First lady kicks off Obamas' final White House Christmas

WASHINGTON (AP) -- Michelle Obama kicked off her family's final Christmas season at the White House on Friday by receiving a 19-foot Balsam-Veitch fir from Wisconsin as the official White House Christmas tree.

Joined by two young nephews instead of her teenage daughters, the first lady said she's ready and excited for the holiday.

"Christmas begins. The holidays start," Mrs. Obama exclaimed after "accepting" the tree from Dave and Mary Vander Velden, owners of the Oconto, Wisconsin, farm where it was grown. "We're ready. Our last one. We're excited about it."

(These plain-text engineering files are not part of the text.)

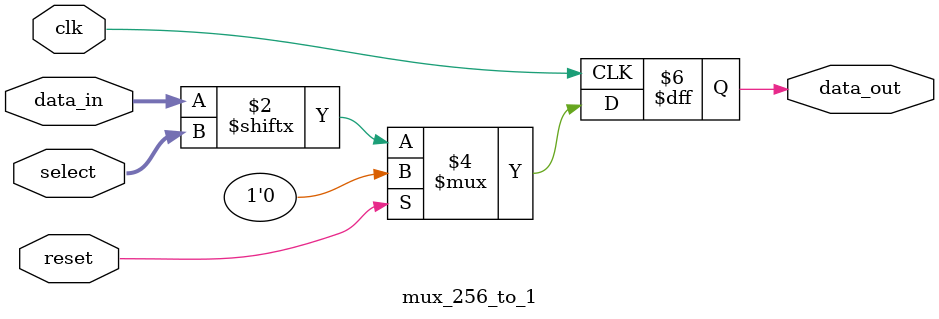
<source format=sv>
module mux_256_to_1 (
    input logic [255:0] data_in,
    input logic [7:0] select,
    input logic clk,
    input logic reset,
    output logic data_out
);

    always_ff @(posedge clk) begin
        if (reset) begin
            data_out <= 1'b0;
        end else begin
            data_out <= data_in[select];
        end
    end

endmodule
</source>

The Vander Veldens won the National Christmas Tree Association's annual contest, earning the honor of supplying the White House with its official Christmas tree. Contest winners have provided the White House tree annually since 1966. A group of White House and other officials visited the Vander Veldens at their Whispering Pine Tree Farm in September to choose the perfect tree.

Late Friday morning, a horse-drawn wagon pulled the tree up the White House driveway. After a visual inspection, Mrs. Obama sought the opinions of her "replacement kids" -- nephews Austin and Aaron Robinson.

"It's great," 6-year-old Austin said.

"It's great. Should we accept it?" she asked. "Yes," he said.

Mrs. Obama explained that the appearance by her nephews "is what happens when you get teenagers," referring to 18-year-old Malia and 15-year-old Sasha, the daughters who in past years have joined her for the tradition of receiving the Christmas tree on the morning after Thanksgiving.

"One's asleep," she said, gesturing toward the White House. "These two are up," she added, referring to the sons of her brother, Craig Robinson, who was visiting with his family for Thanksgiving.

Malia and Sasha also skipped their father's traditional pardon of a Thanksgiving turkey this week; Austin and Aaron subbed for them, too.

The tree will be trimmed so it can fit inside the White House Blue Room, where it traditionally stands, tethered to the ceiling, as the centerpiece of Christmas at the White House. Mrs. Obama typically has it decorated to honor the U.S. military, which she has championed as first lady.

First lady Lou Henry Hoover started the custom of a Blue Room tree, decorating the first one in 1929, according to the White House Historical Association. The tradition of selecting a theme for the Blue Room tree began in 1961, during John F. Kennedy's administration. That year's tree was decorated with objects depicting characters and toys from "The Nutcracker."

The tree's delivery Friday also marked the start of an intense period of round-the-clock work through the weekend by scores of volunteers who help decorate the public rooms of the White House for Christmas.

Mrs. Obama plans to give military families the first look at the decorations on Tuesday.